I’ve been given a function that I’m supposed to display with dots and lines:

f(x) = 300 - 100 cos(2 pi x/100) + 30 cos (4 pi x/100) + 6 cos (6 pi x/100)

I haven’t taken a math course in years, so I wouldn’t know where to begin to solve it, but from what I’ve heard, it’s not necessary to know that (but I do know what it’s supposed to look like). I was told that it’s a simple matter as long as you know how to code it properly; however, that’s where I’ve having problems. I’m not getting any errors with my code, for what that’s worth, but it’s not drawing anything at all. Any suggestions?

Dear Ann, i’ll try to give some suggestions, but i don’t know if they are in line with your problem.
You say that your drawing code is ok, don’t you?
So:

do you use glFlush() or glFinish() after your display code?

are you using double buffering and you don’t swap the buffers by glutSwapBuffers() after the drawing code?

Is the sight right pointed towards the graph?

do you redraw the scene without loading the identity matrix for first(by glLoadIdentity())?

(unsure) Has your function values so high or so low that you can’t see the curve near the origin of axes(but it would be strange, because you’re working with cosines, so periodical oscillations)?

I hope at least one of these issue matches your case!
Unfortunately i didn’t understand if your problem is just visualizing the graph of your function or how to use openGL to build this graph. If it is the first case, the answer could be a mistake in your drawing code(i.e. a wrong use of flushing or some other features); if it is the second, i think you should give us more information about what you need.
Bye

You need to set up the viewport and projection appropriately. You map be plotting off the screen or getting clipped.

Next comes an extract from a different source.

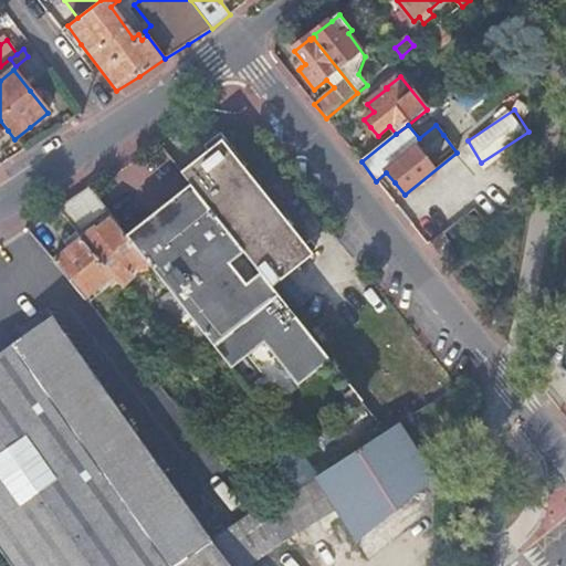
[(212,154),(182,176),(192,188),(271,286),(312,254),(301,242),(222,144),(212,154)]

Set the viewport to fill your window.
Set the matrix mode to the modelview matrix.
Load the identity matrix on the model matrix.
Call glOrtho to enclose the region you draw your graph in.
Clear the screen to black.

glColor3f(1.0, 1.0, 1.0);
glBegin(GL_POINTS);
/* loop through x and compute y here /
{
glVertex3f(x, y, 0.0); / x y and z need to fall inside glOrtho volume */
}
glEnd();

make sure you’re cast everything to a floating point number. If, for example, you have an integer loop over the number of pxiel columns that you want to raster, then you want to make sure that you’ve cast your for() loop var to a float while you map it to the function domain. Otherwise you’ll likely end up plotting f(x) | x=0 \forall x in your domain.